▶ _Exercise details_
All records, exactly as written, minus the pictures: copy them out.

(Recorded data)

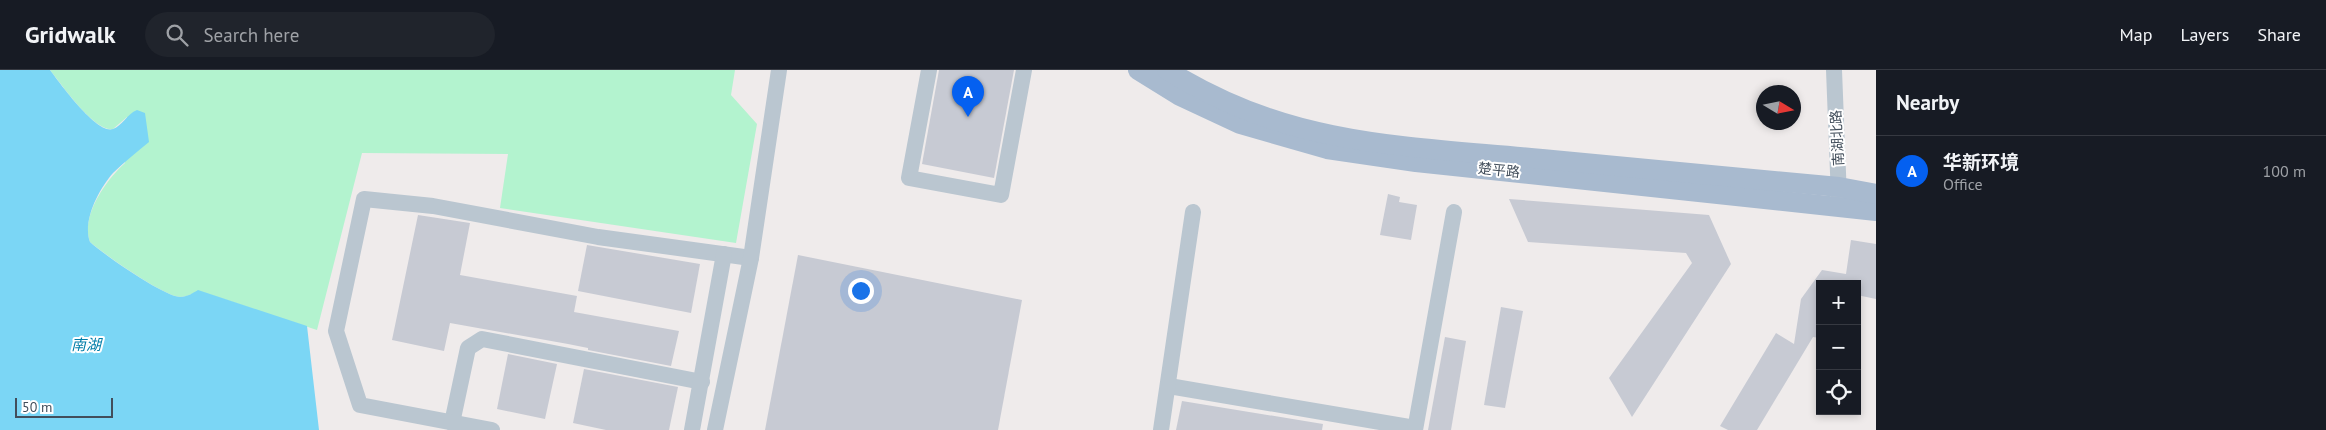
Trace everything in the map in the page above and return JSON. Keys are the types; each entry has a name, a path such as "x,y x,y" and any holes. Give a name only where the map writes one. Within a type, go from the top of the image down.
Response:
{"main road":[{"name":"楚平路","path":"1138,70 1180,96 1240,124 1327,149 1416,162 1839,196 1876,194"},
{"name":"楚平路","path":"1167,70 1244,109 1305,129 1339,137 1839,196 1876,211"}],"street":[{"path":"714,430 751,258 779,70"},
{"path":"930,70 909,178 1001,195 1024,70"},
{"name":"南湖北路","path":"1834,70 1839,196"},
{"path":"492,430 360,405 336,331 364,199 433,206 598,238 751,258"},
{"path":"1161,430 1169,386 1193,212"},
{"path":"1169,386 1415,429 1454,212"},
{"path":"692,430 724,254"},
{"path":"452,423 468,348 482,339 702,382"}],"green space":[{"path":"50,70 735,70 731,95 757,124 736,243 500,208 508,154 362,153 317,330 199,291 183,297 172,295 134,274 90,242 88,232 92,210 103,188 125,163 127,117 113,129 105,128 88,116"}],"water":[{"name":"南湖","path":"0,70 50,70 88,116 106,129 113,129 137,110 145,113 149,142 113,173 97,196 88,225 90,242 134,274 172,295 183,297 198,290 307,326 319,430 0,430"}],"building":[{"path":"939,70 1014,70 994,178 922,164"},
{"path":"1388,194 1400,197 1399,202 1417,205 1411,240 1380,235"},
{"path":"1509,199 1709,215 1731,264 1632,417 1609,378 1692,263 1686,253 1528,242"},
{"path":"418,215 470,223 460,275 577,296 574,312 679,331 671,366 588,350 588,348 568,344 450,323 444,351 392,340"},
{"path":"1851,240 1876,244 1876,299 1861,296 1861,280 1816,280 1816,337 1813,337 1757,430 1728,430 1720,426 1776,333 1794,344 1801,299 1822,270 1846,274"},
{"path":"587,245 700,264 691,313 578,291"},
{"path":"798,255 1022,300 998,430 765,430"},
{"path":"1501,307 1523,311 1505,408 1484,405"},
{"path":"1445,337 1466,341 1451,430 1428,430"},
{"path":"508,354 557,364 545,419 497,409"},
{"path":"584,369 678,387 669,430 606,430 573,423"},
{"path":"1182,401 1323,424 1322,430 1176,430"}],"place":[{"name":"华新环境","path":"968,117"}]}
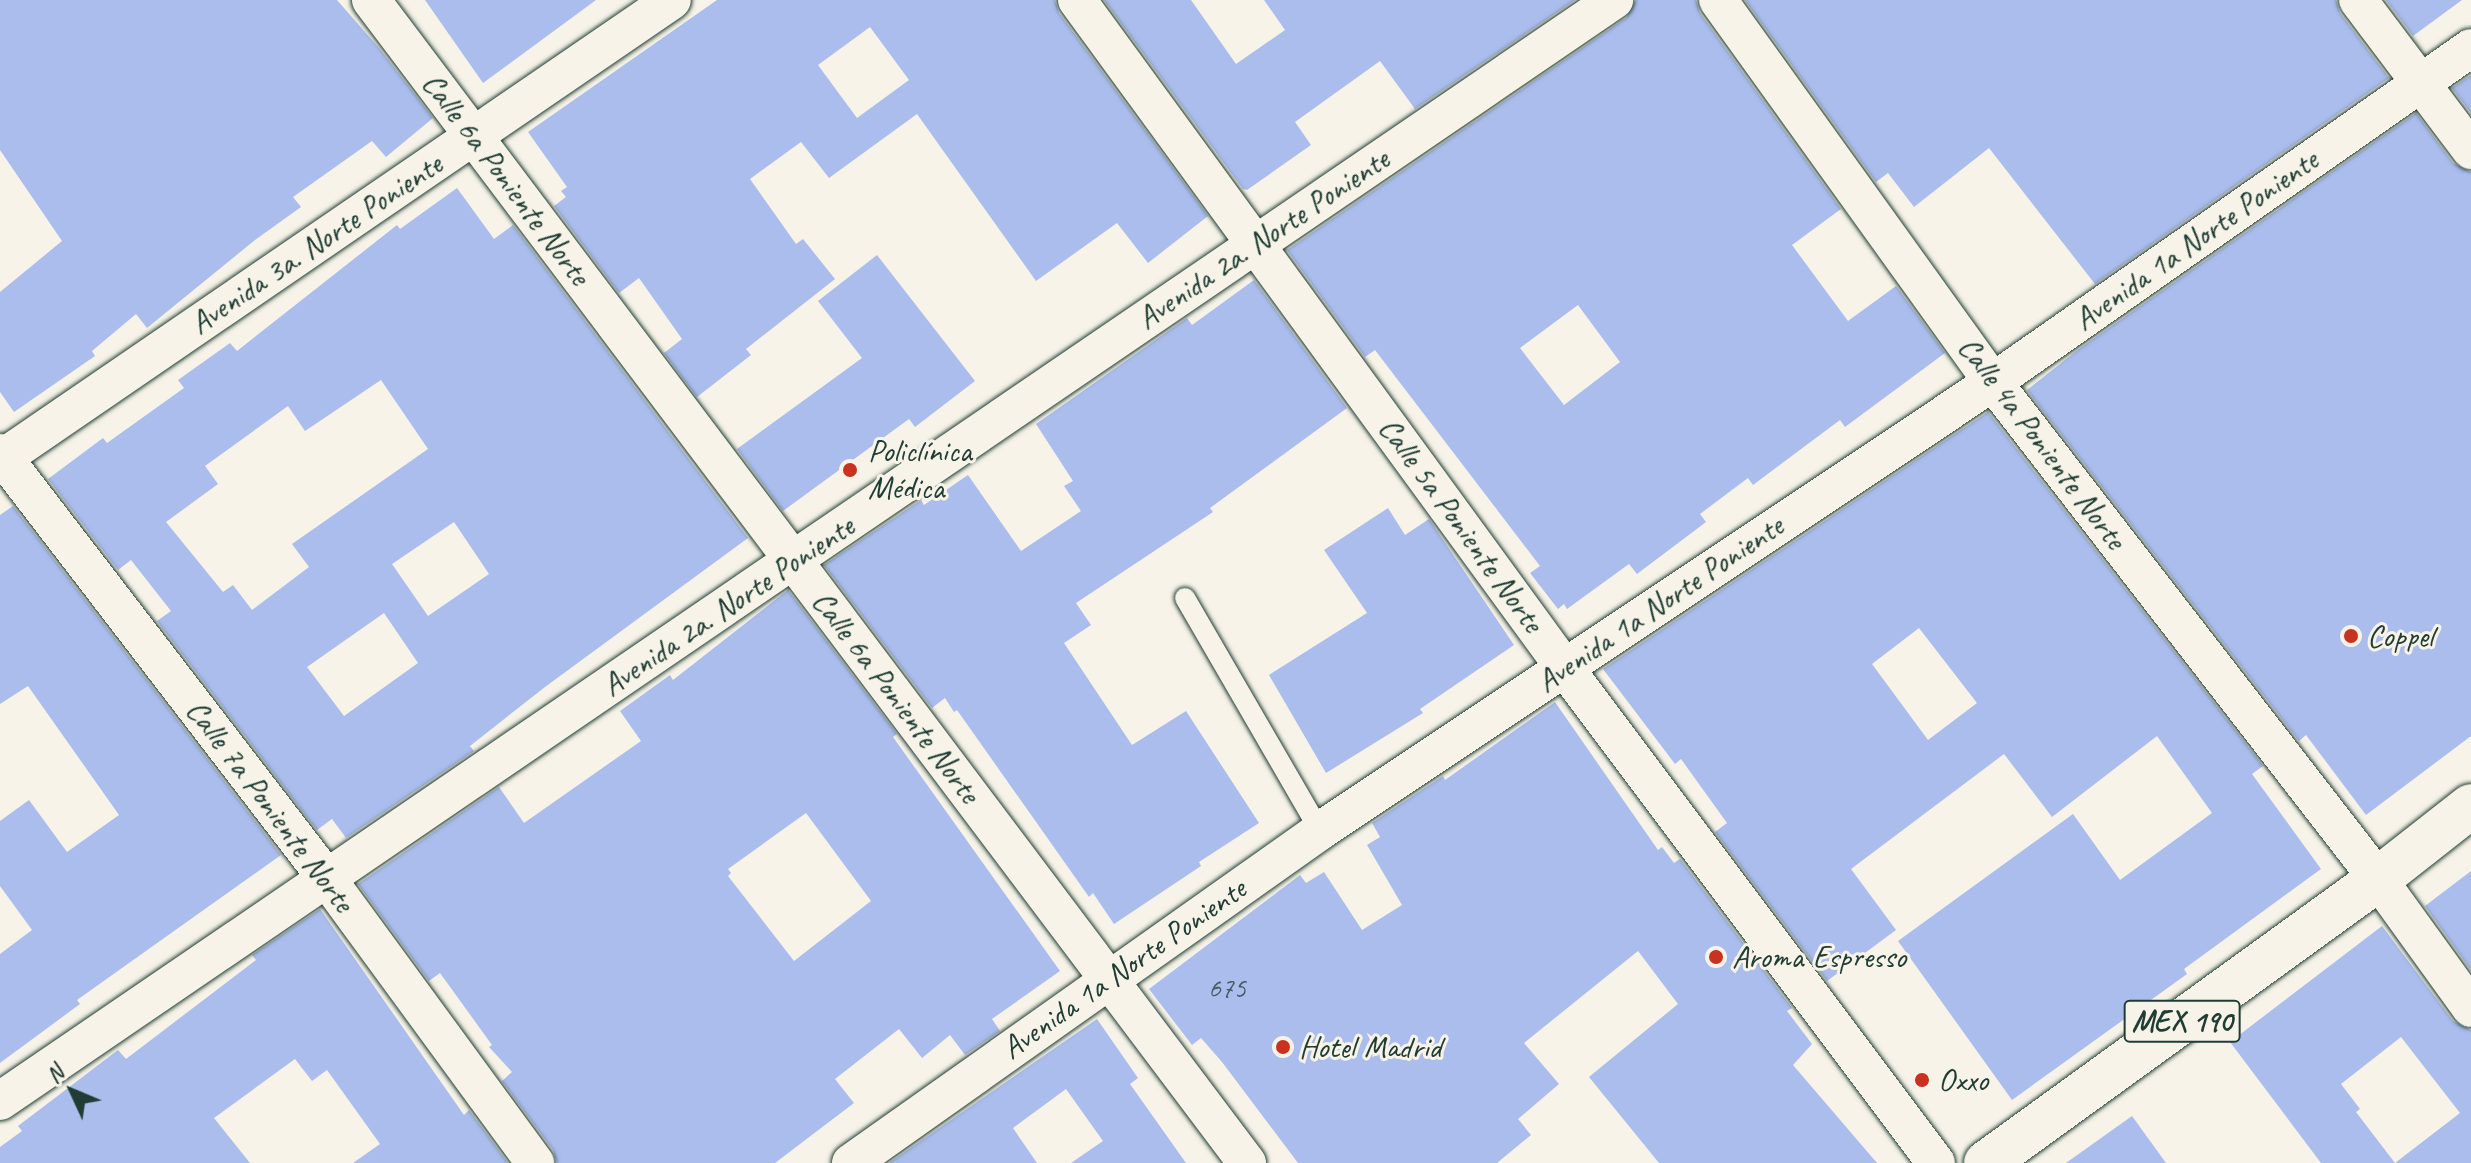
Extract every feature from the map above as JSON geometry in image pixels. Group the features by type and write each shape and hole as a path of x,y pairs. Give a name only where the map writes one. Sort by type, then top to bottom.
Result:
{"main road":[{"name":"MEX 190","path":"1986,1163 2378,879 2471,806"}],"street":[{"name":"Calle 6a Poniente Norte","path":"371,0 1247,1163"},
{"name":"Avenida 3a. Norte Poniente","path":"1,457 672,0"},
{"name":"Calle 5a Poniente Norte","path":"1077,0 1564,667 1936,1163"},
{"name":"Avenida 2a. Norte Poniente","path":"0,1101 1614,0"},
{"name":"Calle 4a Poniente Norte","path":"1718,0 1993,382 2378,879 2471,1008"},
{"path":"2358,0 2471,150"},
{"name":"Avenida 1a Norte Poniente","path":"851,1163 1320,831 1993,382 2471,48"},
{"name":"Calle 7a Poniente Norte","path":"1,457 328,880 535,1163"}],"lane":[{"path":"1185,598 1320,831"}],"building":[{"path":"0,0 337,0 433,118 386,157 372,141 293,197 301,207 255,240 147,328 136,314 92,351 95,356 14,412 0,392 0,292 62,241 0,150"},
{"path":"425,0 596,0 483,83"},
{"path":"717,0 1055,0 1059,13 1208,216 1148,263 1117,223 1036,281 917,114 829,178 801,142 750,179 796,244 803,239 835,279 746,349 751,355 697,397 664,353 682,339 639,278 619,293 554,206 566,197 561,191 567,187 528,132","holes":["870,27 909,80 857,118 818,65"]},
{"path":"1104,0 1191,0 1236,64 1285,30 1264,0 1575,0 1415,109 1380,61 1295,122 1311,145 1247,190 1243,189"},
{"path":"1636,0 1696,0 1700,13 1841,209 1792,245 1848,321 1896,286 1945,353 1845,427 1840,420 1753,485 1748,478 1700,514 1706,522 1637,574 1629,564 1567,609 1564,604 1558,609 1530,573 1540,566 1375,350 1365,357 1287,250 1626,18","holes":["1578,305 1620,362 1564,405 1520,348"]},
{"path":"1745,0 2336,0 2340,13 2389,78 2095,284 1989,148 1914,207 1888,173 1876,182"},
{"path":"2386,0 2462,0 2413,36"},
{"path":"2471,75 2471,113 2452,88"},
{"path":"2416,113 2453,163 2471,172 2471,736 2366,815 2306,735 2299,741 2027,390 2079,349"},
{"path":"457,188 494,239 513,225 748,538 545,687 470,746 474,751 346,838 332,819 317,830 157,621 171,611 131,560 118,570 48,479 103,438 107,443 184,388 178,380 230,343 237,351 397,225 400,229","holes":["381,380 428,449 292,544 309,567 252,610 233,585 223,592 166,522 218,484 205,466 288,406 305,431","454,522 489,574 428,616 392,564","384,613 418,663 344,716 307,667"]},
{"path":"877,255 975,381 915,427 909,419 783,511 737,449 862,358 818,301"},
{"path":"1254,280 1347,408 1210,508 1213,512 1076,603 1091,625 1064,643 1132,745 1186,711 1259,823 1114,924 1093,893 1089,897 957,710 954,712 945,698 932,708 824,565 921,500 924,505 968,475 1021,551 1081,511 1064,486 1073,481 1036,424 1187,318 1192,325"},
{"path":"1988,412 2263,766 2252,774 2321,869 2184,969 2187,974 2012,1100 1898,941 2073,814 2120,880 2212,813 2157,736 2052,817 2004,754 1851,869 1896,930 1827,981 1715,832 1727,823 1681,759 1675,764 1603,669","holes":["1919,628 1977,703 1928,740 1872,664"]},
{"path":"13,506 281,855 77,1000 80,1004 0,1063 0,954 32,930 0,886 0,821 29,800 67,852 119,815 28,686 0,704 0,515"},
{"path":"1388,508 1405,535 1429,519 1514,645 1420,709 1423,713 1326,773 1269,675 1367,613 1324,550"},
{"path":"788,590 897,734 893,737 1060,971 992,1019 1000,1031 965,1055 950,1035 922,1058 899,1029 835,1079 854,1103 775,1163 557,1163 553,1150 502,1081 512,1072 489,1047 492,1045 440,973 429,981 358,884 499,787 524,823 641,741 620,711 670,675 673,680","holes":["806,813 871,901 794,961 728,876 731,873 728,869"]},
{"path":"1555,702 1658,850 1662,847 1674,863 1680,859 1792,1008 1787,1011 1812,1044 1793,1065 1877,1163 1659,1163 1589,1077 1678,1004 1638,951 1524,1043 1559,1084 1518,1119 1531,1135 1497,1163 1298,1163 1222,1062 1201,1038 1192,1045 1149,989 1300,875 1306,883 1324,872 1362,930 1402,905 1367,845 1380,837 1372,823 1443,776 1445,780"},
{"path":"2471,871 2471,970 2425,906"},
{"path":"320,909 464,1115 469,1110 508,1163 353,1163 380,1144 327,1070 312,1081 295,1059 214,1118 250,1163 0,1163 0,1147 22,1131 18,1126 118,1050 126,1059 256,960 252,955"},
{"path":"2382,926 2453,1021 2471,1030 2471,1163 2395,1163 2321,1163 2230,1042","holes":["2401,1037 2460,1113 2395,1163 2356,1112 2360,1109 2341,1084"]},
{"path":"1097,1019 1138,1078 1130,1084 1186,1163 1071,1163 1103,1141 1066,1089 1013,1128 1037,1163 889,1163"},
{"path":"2132,1116 2166,1163 2066,1163"}],"place":[{"name":"Policlínica Médica","path":"850,470"},
{"name":"Coppel","path":"2351,636"},
{"name":"Aroma Espresso","path":"1716,957"},
{"name":"Hotel Madrid","path":"1283,1047"},
{"name":"Oxxo","path":"1922,1080"}]}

▶ _Answer to the exercise_
Trace everything in the map in the page above and return JSON. Keys are the types; each entry has a name, a path such as "x,y x,y" and any holes. Give a name only where the map writes one. Within a type, go from the top of the image down.
Response:
{"main road":[{"name":"楚平路","path":"1138,70 1180,96 1240,124 1327,149 1416,162 1839,196 1876,194"},
{"name":"楚平路","path":"1167,70 1244,109 1305,129 1339,137 1839,196 1876,211"}],"street":[{"path":"714,430 751,258 779,70"},
{"path":"930,70 909,178 1001,195 1024,70"},
{"name":"南湖北路","path":"1834,70 1839,196"},
{"path":"492,430 360,405 336,331 364,199 433,206 598,238 751,258"},
{"path":"1161,430 1169,386 1193,212"},
{"path":"1169,386 1415,429 1454,212"},
{"path":"692,430 724,254"},
{"path":"452,423 468,348 482,339 702,382"}],"green space":[{"path":"50,70 735,70 731,95 757,124 736,243 500,208 508,154 362,153 317,330 199,291 183,297 172,295 134,274 90,242 88,232 92,210 103,188 125,163 127,117 113,129 105,128 88,116"}],"water":[{"name":"南湖","path":"0,70 50,70 88,116 106,129 113,129 137,110 145,113 149,142 113,173 97,196 88,225 90,242 134,274 172,295 183,297 198,290 307,326 319,430 0,430"}],"building":[{"path":"939,70 1014,70 994,178 922,164"},
{"path":"1388,194 1400,197 1399,202 1417,205 1411,240 1380,235"},
{"path":"1509,199 1709,215 1731,264 1632,417 1609,378 1692,263 1686,253 1528,242"},
{"path":"418,215 470,223 460,275 577,296 574,312 679,331 671,366 588,350 588,348 568,344 450,323 444,351 392,340"},
{"path":"1851,240 1876,244 1876,299 1861,296 1861,280 1816,280 1816,337 1813,337 1757,430 1728,430 1720,426 1776,333 1794,344 1801,299 1822,270 1846,274"},
{"path":"587,245 700,264 691,313 578,291"},
{"path":"798,255 1022,300 998,430 765,430"},
{"path":"1501,307 1523,311 1505,408 1484,405"},
{"path":"1445,337 1466,341 1451,430 1428,430"},
{"path":"508,354 557,364 545,419 497,409"},
{"path":"584,369 678,387 669,430 606,430 573,423"},
{"path":"1182,401 1323,424 1322,430 1176,430"}],"place":[{"name":"华新环境","path":"968,117"}]}
Extract every feature from the map above as JSON geometry in image pixels. Group the features by type and write each shape and hole as a path of x,y pairs. Give a name only where the map writes one. Sort by type, then top to bottom.
Result:
{"main road":[{"name":"MEX 190","path":"1986,1163 2378,879 2471,806"}],"street":[{"name":"Calle 6a Poniente Norte","path":"371,0 1247,1163"},
{"name":"Avenida 3a. Norte Poniente","path":"1,457 672,0"},
{"name":"Calle 5a Poniente Norte","path":"1077,0 1564,667 1936,1163"},
{"name":"Avenida 2a. Norte Poniente","path":"0,1101 1614,0"},
{"name":"Calle 4a Poniente Norte","path":"1718,0 1993,382 2378,879 2471,1008"},
{"path":"2358,0 2471,150"},
{"name":"Avenida 1a Norte Poniente","path":"851,1163 1320,831 1993,382 2471,48"},
{"name":"Calle 7a Poniente Norte","path":"1,457 328,880 535,1163"}],"lane":[{"path":"1185,598 1320,831"}],"building":[{"path":"0,0 337,0 433,118 386,157 372,141 293,197 301,207 255,240 147,328 136,314 92,351 95,356 14,412 0,392 0,292 62,241 0,150"},
{"path":"425,0 596,0 483,83"},
{"path":"717,0 1055,0 1059,13 1208,216 1148,263 1117,223 1036,281 917,114 829,178 801,142 750,179 796,244 803,239 835,279 746,349 751,355 697,397 664,353 682,339 639,278 619,293 554,206 566,197 561,191 567,187 528,132","holes":["870,27 909,80 857,118 818,65"]},
{"path":"1104,0 1191,0 1236,64 1285,30 1264,0 1575,0 1415,109 1380,61 1295,122 1311,145 1247,190 1243,189"},
{"path":"1636,0 1696,0 1700,13 1841,209 1792,245 1848,321 1896,286 1945,353 1845,427 1840,420 1753,485 1748,478 1700,514 1706,522 1637,574 1629,564 1567,609 1564,604 1558,609 1530,573 1540,566 1375,350 1365,357 1287,250 1626,18","holes":["1578,305 1620,362 1564,405 1520,348"]},
{"path":"1745,0 2336,0 2340,13 2389,78 2095,284 1989,148 1914,207 1888,173 1876,182"},
{"path":"2386,0 2462,0 2413,36"},
{"path":"2471,75 2471,113 2452,88"},
{"path":"2416,113 2453,163 2471,172 2471,736 2366,815 2306,735 2299,741 2027,390 2079,349"},
{"path":"457,188 494,239 513,225 748,538 545,687 470,746 474,751 346,838 332,819 317,830 157,621 171,611 131,560 118,570 48,479 103,438 107,443 184,388 178,380 230,343 237,351 397,225 400,229","holes":["381,380 428,449 292,544 309,567 252,610 233,585 223,592 166,522 218,484 205,466 288,406 305,431","454,522 489,574 428,616 392,564","384,613 418,663 344,716 307,667"]},
{"path":"877,255 975,381 915,427 909,419 783,511 737,449 862,358 818,301"},
{"path":"1254,280 1347,408 1210,508 1213,512 1076,603 1091,625 1064,643 1132,745 1186,711 1259,823 1114,924 1093,893 1089,897 957,710 954,712 945,698 932,708 824,565 921,500 924,505 968,475 1021,551 1081,511 1064,486 1073,481 1036,424 1187,318 1192,325"},
{"path":"1988,412 2263,766 2252,774 2321,869 2184,969 2187,974 2012,1100 1898,941 2073,814 2120,880 2212,813 2157,736 2052,817 2004,754 1851,869 1896,930 1827,981 1715,832 1727,823 1681,759 1675,764 1603,669","holes":["1919,628 1977,703 1928,740 1872,664"]},
{"path":"13,506 281,855 77,1000 80,1004 0,1063 0,954 32,930 0,886 0,821 29,800 67,852 119,815 28,686 0,704 0,515"},
{"path":"1388,508 1405,535 1429,519 1514,645 1420,709 1423,713 1326,773 1269,675 1367,613 1324,550"},
{"path":"788,590 897,734 893,737 1060,971 992,1019 1000,1031 965,1055 950,1035 922,1058 899,1029 835,1079 854,1103 775,1163 557,1163 553,1150 502,1081 512,1072 489,1047 492,1045 440,973 429,981 358,884 499,787 524,823 641,741 620,711 670,675 673,680","holes":["806,813 871,901 794,961 728,876 731,873 728,869"]},
{"path":"1555,702 1658,850 1662,847 1674,863 1680,859 1792,1008 1787,1011 1812,1044 1793,1065 1877,1163 1659,1163 1589,1077 1678,1004 1638,951 1524,1043 1559,1084 1518,1119 1531,1135 1497,1163 1298,1163 1222,1062 1201,1038 1192,1045 1149,989 1300,875 1306,883 1324,872 1362,930 1402,905 1367,845 1380,837 1372,823 1443,776 1445,780"},
{"path":"2471,871 2471,970 2425,906"},
{"path":"320,909 464,1115 469,1110 508,1163 353,1163 380,1144 327,1070 312,1081 295,1059 214,1118 250,1163 0,1163 0,1147 22,1131 18,1126 118,1050 126,1059 256,960 252,955"},
{"path":"2382,926 2453,1021 2471,1030 2471,1163 2395,1163 2321,1163 2230,1042","holes":["2401,1037 2460,1113 2395,1163 2356,1112 2360,1109 2341,1084"]},
{"path":"1097,1019 1138,1078 1130,1084 1186,1163 1071,1163 1103,1141 1066,1089 1013,1128 1037,1163 889,1163"},
{"path":"2132,1116 2166,1163 2066,1163"}],"place":[{"name":"Policlínica Médica","path":"850,470"},
{"name":"Coppel","path":"2351,636"},
{"name":"Aroma Espresso","path":"1716,957"},
{"name":"Hotel Madrid","path":"1283,1047"},
{"name":"Oxxo","path":"1922,1080"}]}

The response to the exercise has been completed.